[Problem]: Write each line below back out exactly, omitting its pictures.

(Supplied entries Opens)

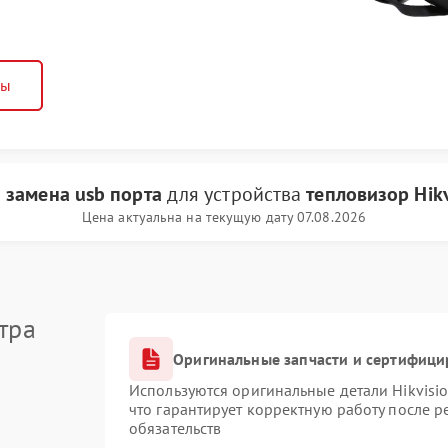
ны
и
замена usb порта
для устройства
тепловизор Hikv
Цена актуальна на текущую дату 07.08.2026
тра
Оригинальные запчасти и сертифици
Используются оригинальные детали Hikvis
что гарантирует корректную работу после 
обязательств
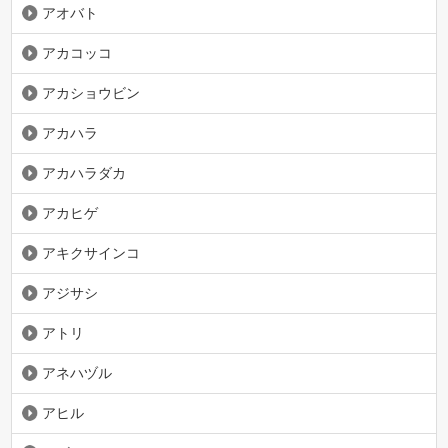
アオバト
アカコッコ
アカショウビン
アカハラ
アカハラダカ
アカヒゲ
アキクサインコ
アジサシ
アトリ
アネハヅル
アヒル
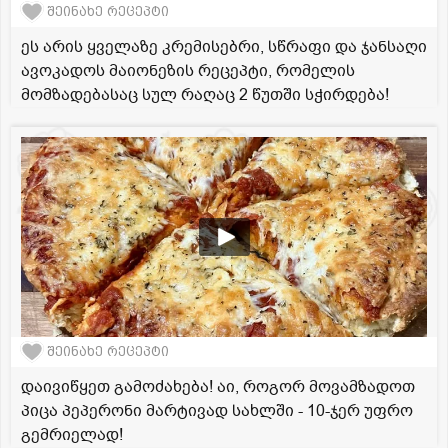
შეინახე რეცეპტი
ეს არის ყველაზე კრემისებრი, სწრაფი და ჯანსაღი
ავოკადოს მაიონეზის რეცეპტი, რომელის
მომზადებასაც სულ რაღაც 2 წუთში სჭირდება!
შეინახე რეცეპტი
დაივიწყეთ გამოძახება! აი, როგორ მოვამზადოთ
პიცა პეპერონი მარტივად სახლში - 10-ჯერ უფრო
გემრიელად!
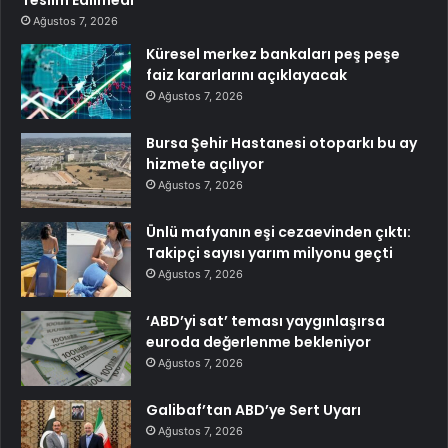
Teslim Edilmedi
Ağustos 7, 2026
Küresel merkez bankaları peş peşe
faiz kararlarını açıklayacak
Ağustos 7, 2026
Bursa Şehir Hastanesi otoparkı bu ay
hizmete açılıyor
Ağustos 7, 2026
Ünlü mafyanın eşi cezaevinden çıktı:
Takipçi sayısı yarım milyonu geçti
Ağustos 7, 2026
‘ABD’yi sat’ teması yaygınlaşırsa
euroda değerlenme bekleniyor
Ağustos 7, 2026
Galibaf’tan ABD’ye Sert Uyarı
Ağustos 7, 2026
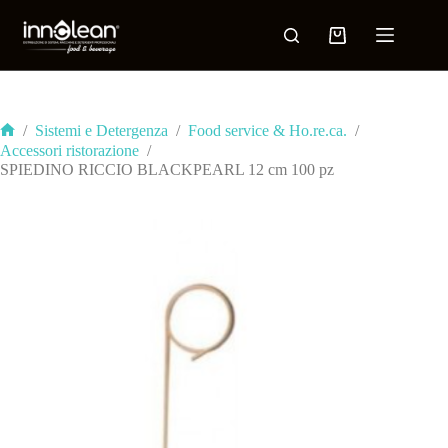
/
Sistemi e Detergenza
/
Food service & Ho.re.ca.
/
Accessori ristorazione
/
SPIEDINO RICCIO BLACKPEARL 12 cm 100 pz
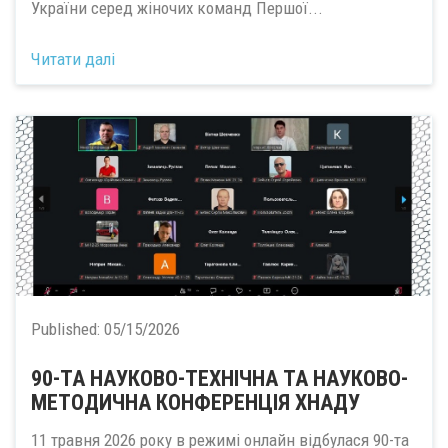
України серед жіночих команд Першої...
Читати далі
Published:
05/15/2026
90-ТА НАУКОВО-ТЕХНІЧНА ТА НАУКОВО-
МЕТОДИЧНА КОНФЕРЕНЦІЯ ХНАДУ
11 травня 2026 року в режимі онлайн відбулася 90-та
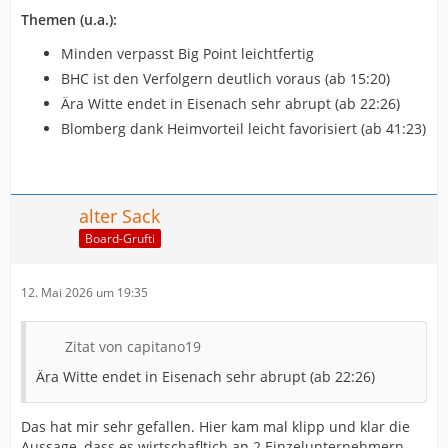
Themen (u.a.):
Minden verpasst Big Point leichtfertig
BHC ist den Verfolgern deutlich voraus (ab 15:20)
Ära Witte endet in Eisenach sehr abrupt (ab 22:26)
Blomberg dank Heimvorteil leicht favorisiert (ab 41:23)
alter Sack
Board-Grufti
12. Mai 2026 um 19:35
Zitat von capitano19
Ära Witte endet in Eisenach sehr abrupt (ab 22:26)
Das hat mir sehr gefallen. Hier kam mal klipp und klar die
Aussage, dass es wirtschafltich an 2 Einzelunternehmern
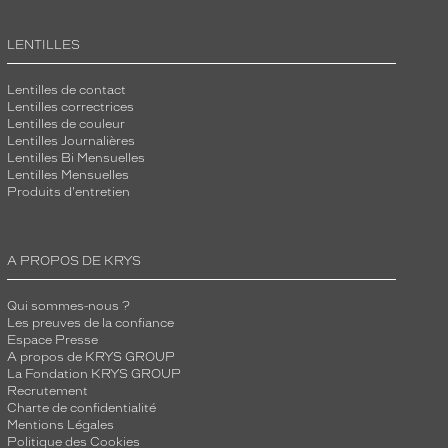
LENTILLES
Lentilles de contact
Lentilles correctrices
Lentilles de couleur
Lentilles Journalières
Lentilles Bi Mensuelles
Lentilles Mensuelles
Produits d'entretien
A PROPOS DE KRYS
Qui sommes-nous ?
Les preuves de la confiance
Espace Presse
A propos de KRYS GROUP
La Fondation KRYS GROUP
Recrutement
Charte de confidentialité
Mentions Légales
Politique des Cookies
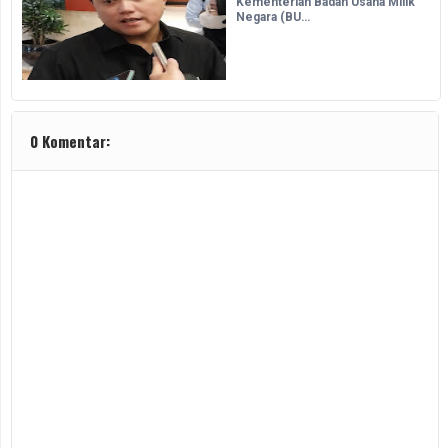
Kementerian Badan Usaha Milik
Negara (BU…
0 Komentar:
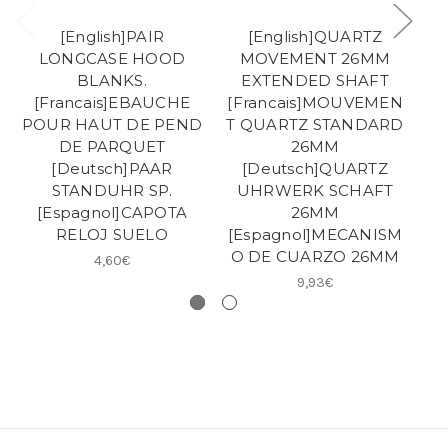
[English]PAIR
[English]QUARTZ
[
LONGCASE HOOD
MOVEMENT 26MM
BLANKS.
EXTENDED SHAFT
[Francais]EBAUCHE
[Francais]MOUVEMEN
POUR HAUT DE PEND
T QUARTZ STANDARD
P
DE PARQUET
26MM
[
[Deutsch]PAAR
[Deutsch]QUARTZ
STANDUHR SP.
UHRWERK SCHAFT
[
[Espagnol]CAPOTA
26MM
RELOJ SUELO
[Espagnol]MECANISM
O DE CUARZO 26MM
4,60€
9,93€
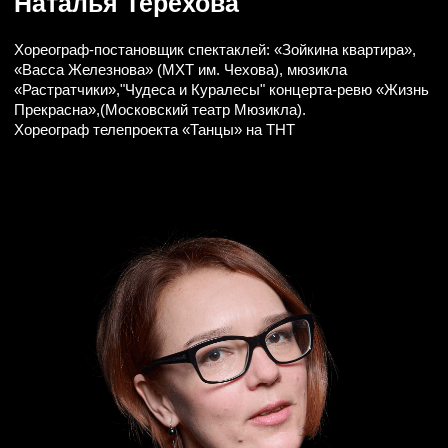
С 2016 года работает в сфере театра. Избранные
работы: «Черный монах» по повести Чехова
(Авиньонский фестиваль), «Маленькие трагедии»,
«Палачи», «Страх и отвращение в Москве»,
«Берегите ваши лица», «Ричард III» (Театр им.
Моссовета), «Вероника», «Одна на один» (театр
на Малой Бронной), «Летучий голландец» (Пермский
театр оперы и балета), «Персефона»
(Международный Дягилевский фестиваль).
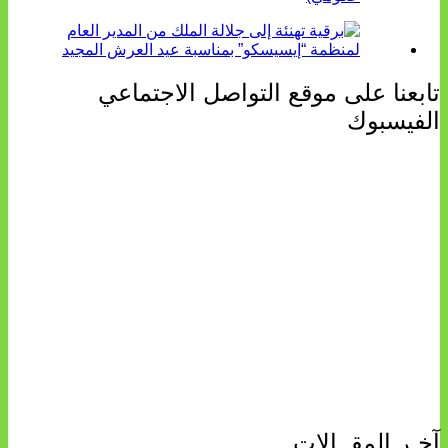
تابعنا على موقع التواصل الاجتماعي
الفيسبوك
آخـر المقــالات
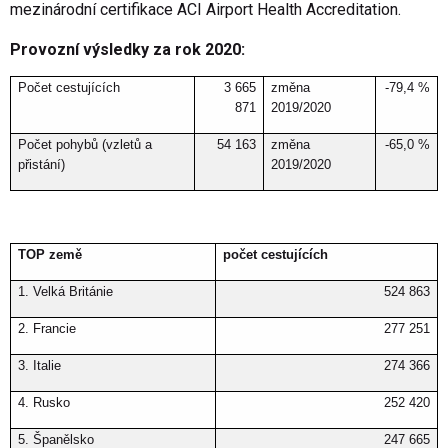
mezinárodní certifikace ACI Airport Health Accreditation.
Provozní výsledky za rok 2020:
Počet cestujících
3 665
změna
-79,4 %
871
2019/2020
Počet pohybů (vzletů a
54 163
změna
-65,0 %
přistání)
2019/2020
TOP země
počet cestujících
1. Velká Británie
524 863
2. Francie
277 251
3. Italie
274 366
4. Rusko
252 420
5. Španělsko
247 665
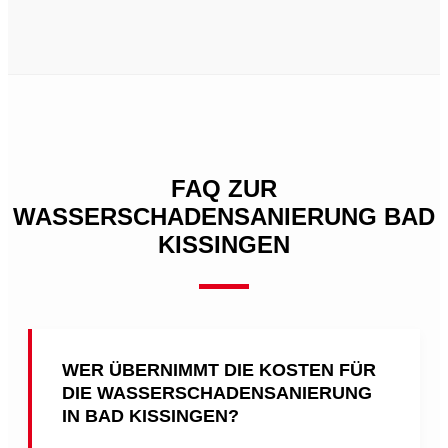
FAQ ZUR
WASSERSCHADENSANIERUNG BAD
KISSINGEN
WER ÜBERNIMMT DIE KOSTEN FÜR
DIE WASSERSCHADENSANIERUNG
IN BAD KISSINGEN?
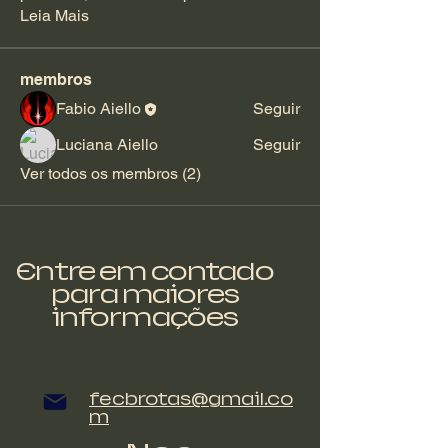
Leia Mais
membros
Fabio Aiello
Seguir
Luciana Aiello
Seguir
Ver todos os membros (2)
Entre em contado
para maiores
informações
fecbrotas@gmail.co
m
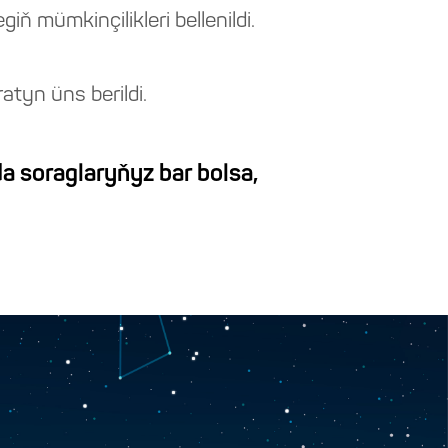
ň mümkinçilikleri bellenildi.
tyn üns berildi.
a soraglaryňyz bar bolsa,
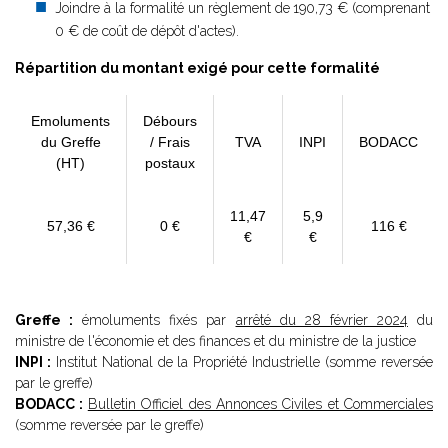
Joindre à la formalité un règlement de
190,73 € (comprenant
0 € de coût de dépôt d'actes).
Répartition du montant exigé pour cette formalité
Emoluments
Débours
du Greffe
/ Frais
TVA
INPI
BODACC
(HT)
postaux
11,47
5,9
57,36 €
0 €
116 €
€
€
Greffe :
émoluments fixés par
arrêté du 28 février 2024
du
ministre de l'économie et des finances et du ministre de la justice
INPI :
Institut National de la Propriété Industrielle (somme reversée
par le greffe)
BODACC :
Bulletin Officiel des Annonces Civiles et Commerciales
(somme reversée par le greffe)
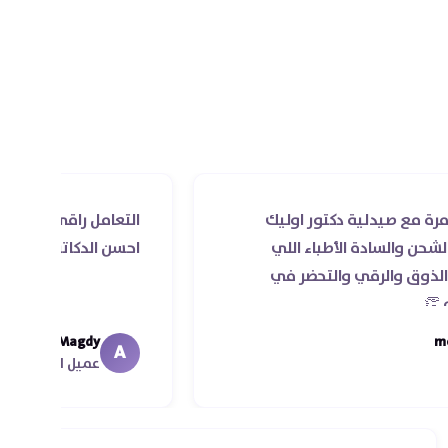
يدلية دكتور اوليك
التعامل راقي جدا و الخدمه مح
ادة الأطباء اللي
احسن الدكاتره الي اتعاملت مع
لرقي والتحضر في
Ahmed Magdy
A
عميل الأونلاين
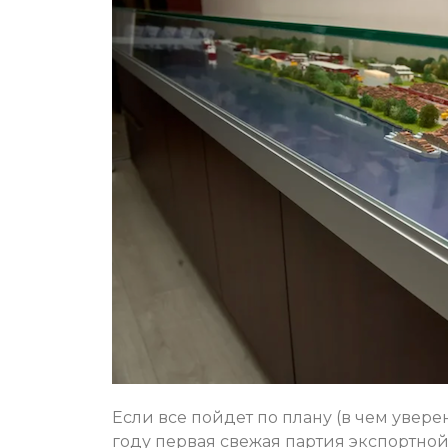
Если все пойдет по плану (в чем увере
году первая свежая партия экспортн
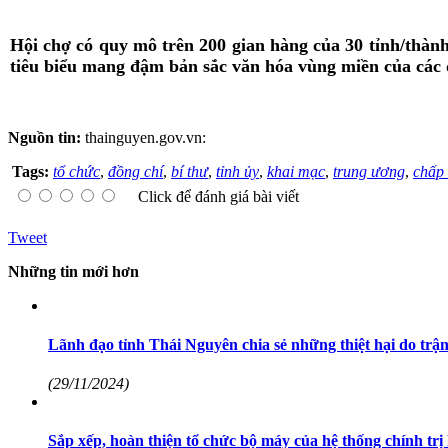
Hội chợ có quy mô trên 200 gian hàng của 30 tỉnh/thành
tiêu biểu mang đậm bản sắc văn hóa vùng miền của các đ
Nguồn tin:
thainguyen.gov.vn:
Tags:
tổ chức
,
đồng chí
,
bí thư
,
tỉnh ủy
,
khai mạc
,
trung ương
,
chấp
Click để đánh giá bài viết
Tweet
Những tin mới hơn
Lãnh đạo tỉnh Thái Nguyên chia sẻ những thiệt hại do trậ
(29/11/2024)
Sắp xếp, hoàn thiện tổ chức bộ máy của hệ thống chính trị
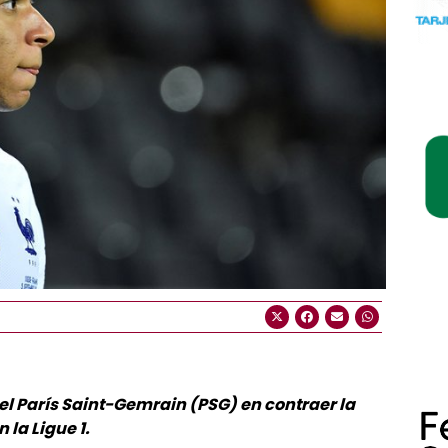
del París Saint-Gemrain (PSG) en contraer la
 la Ligue 1.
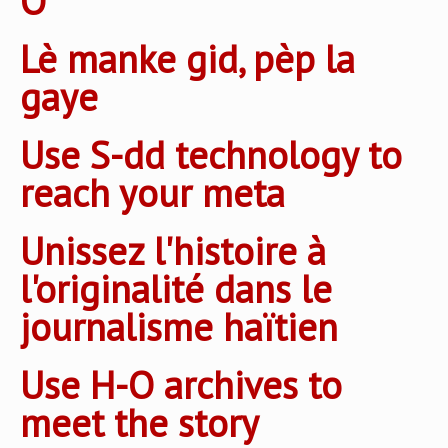
O
Lè manke gid, pèp la
gaye
Use S-dd technology to
reach your meta
Unissez l'histoire à
l'originalité dans le
journalisme haïtien
Use H-O archives to
meet the story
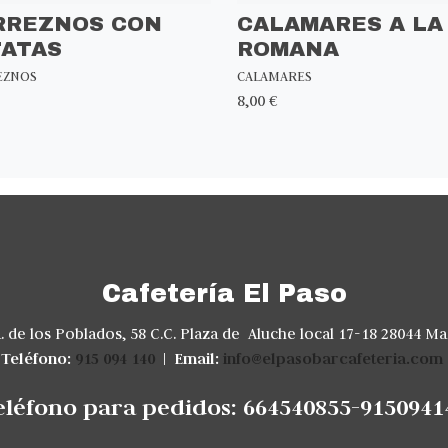
RREZNOS CON
CALAMARES A LA
TATAS
ROMANA
EZNOS
CALAMARES
8,00 €
Cafetería El Paso
. de los Poblados, 58 C.C. Plaza de Aluche local 17-18 28044 Ma
Teléfono:
915 094 140
|
Email:
info@elpasobarcafeteria.com
eléfono para pedidos: 664540855-9150941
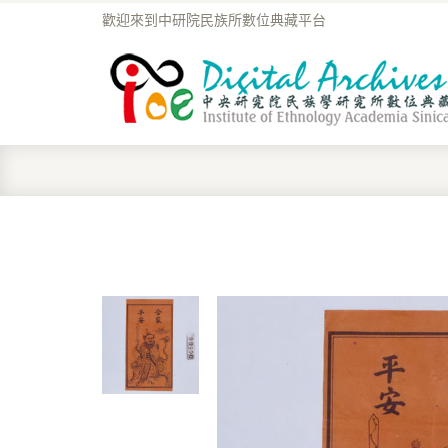
歡迎來到中研院民族所數位典藏平台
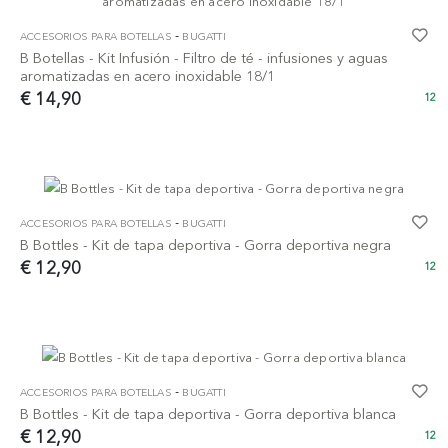
-
ACCESORIOS PARA BOTELLAS
BUGATTI
B Botellas - Kit Infusión - Filtro de té - infusiones y aguas
aromatizadas en acero inoxidable 18/1
€ 14,90
12
-
ACCESORIOS PARA BOTELLAS
BUGATTI
B Bottles - Kit de tapa deportiva - Gorra deportiva negra
€ 12,90
12
-
ACCESORIOS PARA BOTELLAS
BUGATTI
B Bottles - Kit de tapa deportiva - Gorra deportiva blanca
€ 12,90
12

(Supplied entries Closes)

[Solution]:
ны
и
замена usb порта
для устройства
тепловизор Hikv
Цена актуальна на текущую дату 07.08.2026
тра
Оригинальные запчасти и сертифици
Используются оригинальные детали Hikvis
что гарантирует корректную работу после 
обязательств
アオバト
アカコッコ
アカショウビン
アカハラ
アカハラダカ
アカヒゲ
アキクサインコ
アジサシ
アトリ
アネハヅル
アヒル
შეინახე რეცეპტი
ეს არის ყველაზე კრემისებრი, სწრაფი და ჯანსაღი
ავოკადოს მაიონეზის რეცეპტი, რომელის
მომზადებასაც სულ რაღაც 2 წუთში სჭირდება!
შეინახე რეცეპტი
დაივიწყეთ გამოძახება! აი, როგორ მოვამზადოთ
პიცა პეპერონი მარტივად სახლში - 10-ჯერ უფრო
გემრიელად!
Teslim Edilmedi
Ağustos 7, 2026
Küresel merkez bankaları peş peşe
faiz kararlarını açıklayacak
Ağustos 7, 2026
Bursa Şehir Hastanesi otoparkı bu ay
hizmete açılıyor
Ağustos 7, 2026
Ünlü mafyanın eşi cezaevinden çıktı:
Takipçi sayısı yarım milyonu geçti
Ağustos 7, 2026
‘ABD’yi sat’ teması yaygınlaşırsa
euroda değerlenme bekleniyor
Ağustos 7, 2026
Galibaf’tan ABD’ye Sert Uyarı
Ağustos 7, 2026
/
Sistemi e Detergenza
/
Food service & Ho.re.ca.
/
Accessori ristorazione
/
SPIEDINO RICCIO BLACKPEARL 12 cm 100 pz
України серед жіночих команд Першої...
Читати далі
Published:
05/15/2026
90-ТА НАУКОВО-ТЕХНІЧНА ТА НАУКОВО-
МЕТОДИЧНА КОНФЕРЕНЦІЯ ХНАДУ
11 травня 2026 року в режимі онлайн відбулася 90-та
Themen (u.a.):
Minden verpasst Big Point leichtfertig
BHC ist den Verfolgern deutlich voraus (ab 15:20)
Ära Witte endet in Eisenach sehr abrupt (ab 22:26)
Blomberg dank Heimvorteil leicht favorisiert (ab 41:23)
alter Sack
Board-Grufti
12. Mai 2026 um 19:35
Zitat von capitano19
Ära Witte endet in Eisenach sehr abrupt (ab 22:26)
Das hat mir sehr gefallen. Hier kam mal klipp und klar die
Aussage, dass es wirtschafltich an 2 Einzelunternehmern
LENTILLES
Lentilles de contact
Lentilles correctrices
Lentilles de couleur
Lentilles Journalières
Lentilles Bi Mensuelles
Lentilles Mensuelles
Produits d'entretien
A PROPOS DE KRYS
Qui sommes-nous ?
Les preuves de la confiance
Espace Presse
A propos de KRYS GROUP
La Fondation KRYS GROUP
Recrutement
Charte de confidentialité
Mentions Légales
Politique des Cookies
Kementerian Badan Usaha Milik
Negara (BU…
0 Komentar:
[English]PAIR
[English]QUARTZ
[
LONGCASE HOOD
MOVEMENT 26MM
BLANKS.
EXTENDED SHAFT
[Francais]EBAUCHE
[Francais]MOUVEMEN
POUR HAUT DE PEND
T QUARTZ STANDARD
P
DE PARQUET
26MM
[
[Deutsch]PAAR
[Deutsch]QUARTZ
STANDUHR SP.
UHRWERK SCHAFT
[
[Espagnol]CAPOTA
26MM
RELOJ SUELO
[Espagnol]MECANISM
O DE CUARZO 26MM
4,60€
9,93€
С 2016 года работает в сфере театра. Избранные
работы: «Черный монах» по повести Чехова
(Авиньонский фестиваль), «Маленькие трагедии»,
«Палачи», «Страх и отвращение в Москве»,
«Берегите ваши лица», «Ричард III» (Театр им.
Моссовета), «Вероника», «Одна на один» (театр
на Малой Бронной), «Летучий голландец» (Пермский
театр оперы и балета), «Персефона»
(Международный Дягилевский фестиваль).
تابعنا على موقع التواصل الاجتماعي
الفيسبوك
آخـر المقــالات
mezinárodní certifikace ACI Airport Health Accreditation.
Provozní výsledky za rok 2020:
Počet cestujících
3 665
změna
-79,4 %
871
2019/2020
Počet pohybů (vzletů a
54 163
změna
-65,0 %
přistání)
2019/2020
TOP země
počet cestujících
1. Velká Británie
524 863
2. Francie
277 251
3. Italie
274 366
4. Rusko
252 420
5. Španělsko
247 665
FAQ ZUR
WASSERSCHADENSANIERUNG BAD
KISSINGEN
WER ÜBERNIMMT DIE KOSTEN FÜR
DIE WASSERSCHADENSANIERUNG
IN BAD KISSINGEN?
Leia Mais
membros
Fabio Aiello
Seguir
Luciana Aiello
Seguir
Ver todos os membros (2)
Entre em contado
para maiores
informações
fecbrotas@gmail.co
m
ň mümkinçilikleri bellenildi.
tyn üns berildi.
a soraglaryňyz bar bolsa,
Joindre à la formalité un règlement de
190,73 € (comprenant
0 € de coût de dépôt d'actes).
Répartition du montant exigé pour cette formalité
Emoluments
Débours
du Greffe
/ Frais
TVA
INPI
BODACC
(HT)
postaux
11,47
5,9
57,36 €
0 €
116 €
€
€
Greffe :
émoluments fixés par
arrêté du 28 février 2024
du
ministre de l'économie et des finances et du ministre de la justice
INPI :
Institut National de la Propriété Industrielle (somme reversée
par le greffe)
BODACC :
Bulletin Officiel des Annonces Civiles et Commerciales
(somme reversée par le greffe)
يدلية دكتور اوليك
التعامل راقي جدا و الخدمه مح
ادة الأطباء اللي
احسن الدكاتره الي اتعاملت مع
لرقي والتحضر في
Ahmed Magdy
A
عميل الأونلاين
Если все пойдет по плану (в чем увере
году первая свежая партия экспортн
Hội chợ có quy mô trên 200 gian hàng của 30 tỉnh/thành
tiêu biểu mang đậm bản sắc văn hóa vùng miền của các đ
Nguồn tin:
thainguyen.gov.vn:
Tags:
tổ chức
,
đồng chí
,
bí thư
,
tỉnh ủy
,
khai mạc
,
trung ương
,
chấp
Click để đánh giá bài viết
Tweet
Những tin mới hơn
Lãnh đạo tỉnh Thái Nguyên chia sẻ những thiệt hại do trậ
(29/11/2024)
Sắp xếp, hoàn thiện tổ chức bộ máy của hệ thống chính trị
del París Saint-Gemrain (PSG) en contraer la
 la Ligue 1.
O
Lè manke gid, pèp la
gaye
Use S-dd technology to
reach your meta
Unissez l'histoire à
l'originalité dans le
journalisme haïtien
Use H-O archives to
meet the story
RREZNOS CON
CALAMARES A LA
TATAS
ROMANA
EZNOS
CALAMARES
8,00 €
Cafetería El Paso
. de los Poblados, 58 C.C. Plaza de Aluche local 17-18 28044 Ma
Teléfono:
915 094 140
|
Email:
info@elpasobarcafeteria.com
eléfono para pedidos: 664540855-9150941
歡迎來到中研院民族所數位典藏平台
-
ACCESORIOS PARA BOTELLAS
BUGATTI
B Botellas - Kit Infusión - Filtro de té - infusiones y aguas
aromatizadas en acero inoxidable 18/1
€ 14,90
12
-
ACCESORIOS PARA BOTELLAS
BUGATTI
B Bottles - Kit de tapa deportiva - Gorra deportiva negra
€ 12,90
12
-
ACCESORIOS PARA BOTELLAS
BUGATTI
B Bottles - Kit de tapa deportiva - Gorra deportiva blanca
€ 12,90
12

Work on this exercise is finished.